Copy every line of the entries that includes the word "bureaus".

━━ Records shown ━━

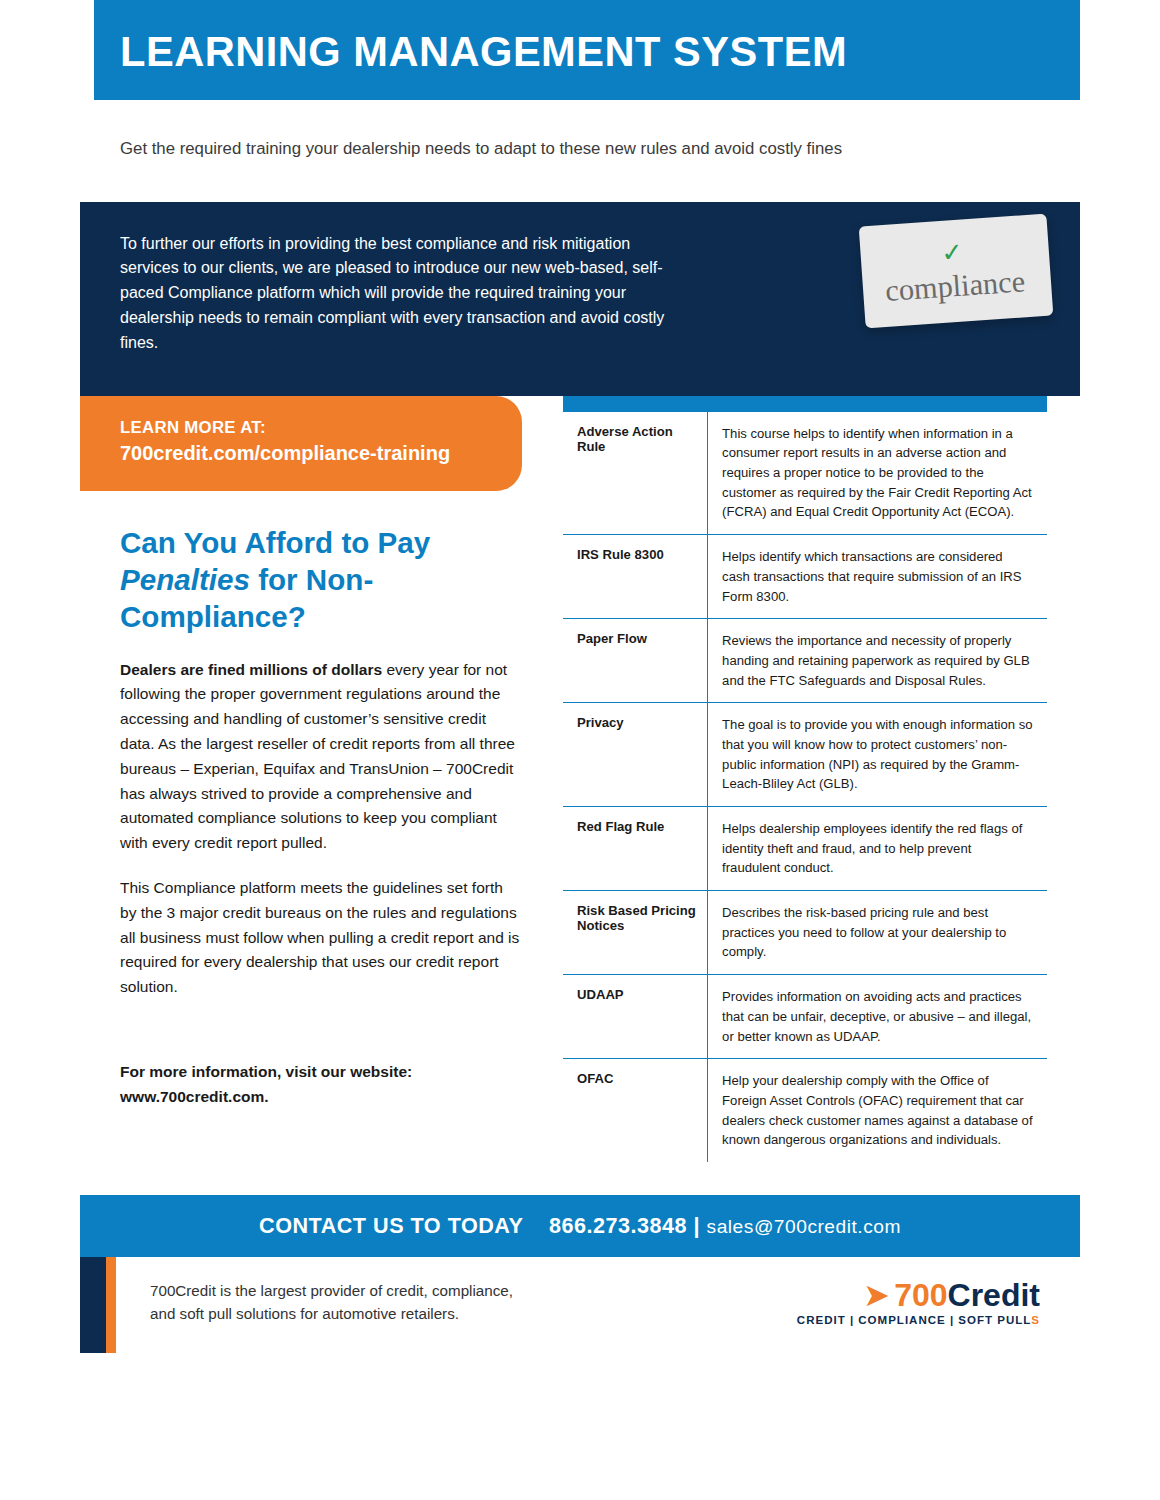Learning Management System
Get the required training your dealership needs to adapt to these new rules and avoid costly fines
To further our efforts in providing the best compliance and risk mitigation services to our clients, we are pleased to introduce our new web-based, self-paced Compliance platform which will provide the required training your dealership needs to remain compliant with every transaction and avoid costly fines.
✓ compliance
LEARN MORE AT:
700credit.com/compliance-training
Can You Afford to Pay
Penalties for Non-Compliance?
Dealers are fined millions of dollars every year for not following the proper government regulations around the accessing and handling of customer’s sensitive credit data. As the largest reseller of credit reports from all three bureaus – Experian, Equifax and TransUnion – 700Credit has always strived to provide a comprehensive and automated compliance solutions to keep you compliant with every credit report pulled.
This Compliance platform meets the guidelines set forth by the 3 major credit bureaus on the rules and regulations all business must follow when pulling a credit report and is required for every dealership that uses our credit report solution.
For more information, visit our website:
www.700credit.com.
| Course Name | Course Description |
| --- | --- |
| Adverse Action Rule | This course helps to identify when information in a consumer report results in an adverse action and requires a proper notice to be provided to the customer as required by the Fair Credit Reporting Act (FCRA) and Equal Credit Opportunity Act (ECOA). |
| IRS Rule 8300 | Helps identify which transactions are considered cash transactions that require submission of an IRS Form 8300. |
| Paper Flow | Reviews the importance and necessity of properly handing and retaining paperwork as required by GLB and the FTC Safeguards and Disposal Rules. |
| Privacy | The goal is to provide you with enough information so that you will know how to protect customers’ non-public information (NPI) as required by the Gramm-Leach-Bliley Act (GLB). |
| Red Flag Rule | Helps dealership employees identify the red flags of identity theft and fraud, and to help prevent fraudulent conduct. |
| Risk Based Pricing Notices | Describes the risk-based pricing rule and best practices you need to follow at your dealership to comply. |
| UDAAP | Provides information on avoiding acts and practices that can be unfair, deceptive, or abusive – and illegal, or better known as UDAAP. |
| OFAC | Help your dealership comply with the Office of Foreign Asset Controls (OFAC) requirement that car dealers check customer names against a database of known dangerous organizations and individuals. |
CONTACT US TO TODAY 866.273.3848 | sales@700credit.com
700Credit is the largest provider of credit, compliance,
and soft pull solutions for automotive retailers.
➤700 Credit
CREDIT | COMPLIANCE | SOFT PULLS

━━━
━━ Records shown ━━

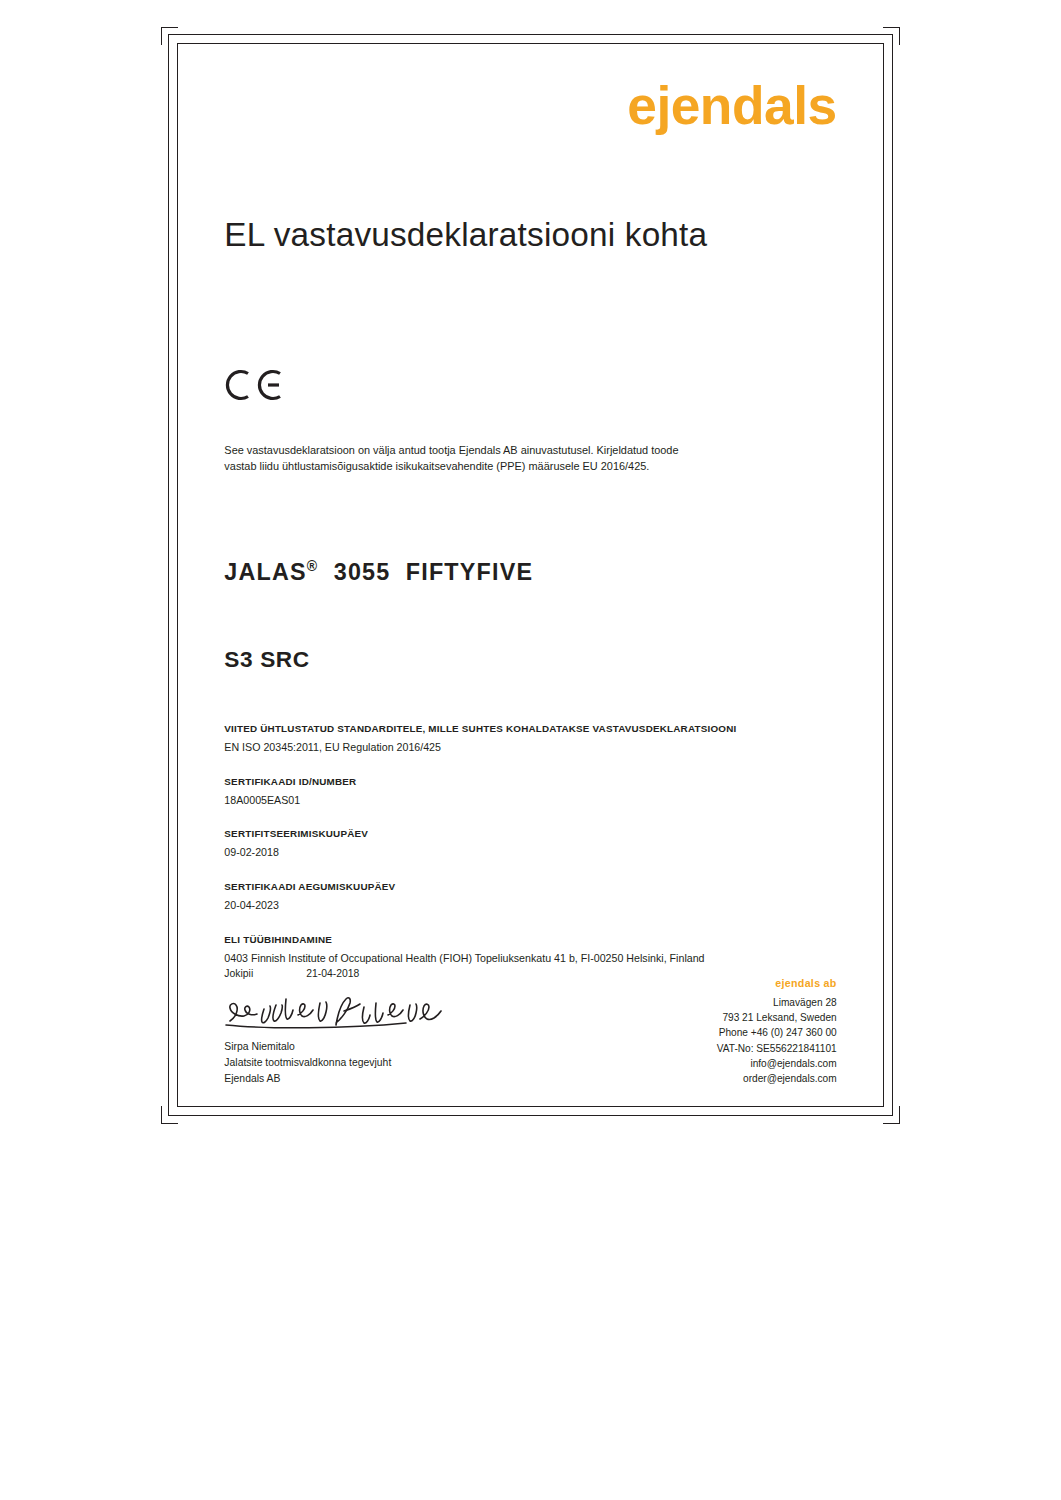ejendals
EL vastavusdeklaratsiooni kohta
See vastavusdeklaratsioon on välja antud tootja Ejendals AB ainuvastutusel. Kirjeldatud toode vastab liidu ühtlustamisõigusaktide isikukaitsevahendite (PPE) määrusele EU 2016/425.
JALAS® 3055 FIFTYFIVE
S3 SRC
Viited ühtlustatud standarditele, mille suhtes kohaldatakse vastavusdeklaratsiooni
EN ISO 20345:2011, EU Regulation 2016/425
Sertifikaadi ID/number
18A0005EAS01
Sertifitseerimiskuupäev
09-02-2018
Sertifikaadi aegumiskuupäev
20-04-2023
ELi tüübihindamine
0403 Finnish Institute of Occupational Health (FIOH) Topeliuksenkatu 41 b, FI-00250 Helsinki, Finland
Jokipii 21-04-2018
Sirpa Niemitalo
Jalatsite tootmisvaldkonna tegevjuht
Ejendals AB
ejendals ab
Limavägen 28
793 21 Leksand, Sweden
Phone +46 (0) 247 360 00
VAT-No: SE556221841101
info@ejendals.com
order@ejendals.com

━━━

[Response to the task]
Dealers are fined millions of dollars every year for not following the proper government regulations around the accessing and handling of customer’s sensitive credit data. As the largest reseller of credit reports from all three bureaus – Experian, Equifax and TransUnion – 700Credit has always strived to provide a comprehensive and automated compliance solutions to keep you compliant with every credit report pulled.
This Compliance platform meets the guidelines set forth by the 3 major credit bureaus on the rules and regulations all business must follow when pulling a credit report and is required for every dealership that uses our credit report solution.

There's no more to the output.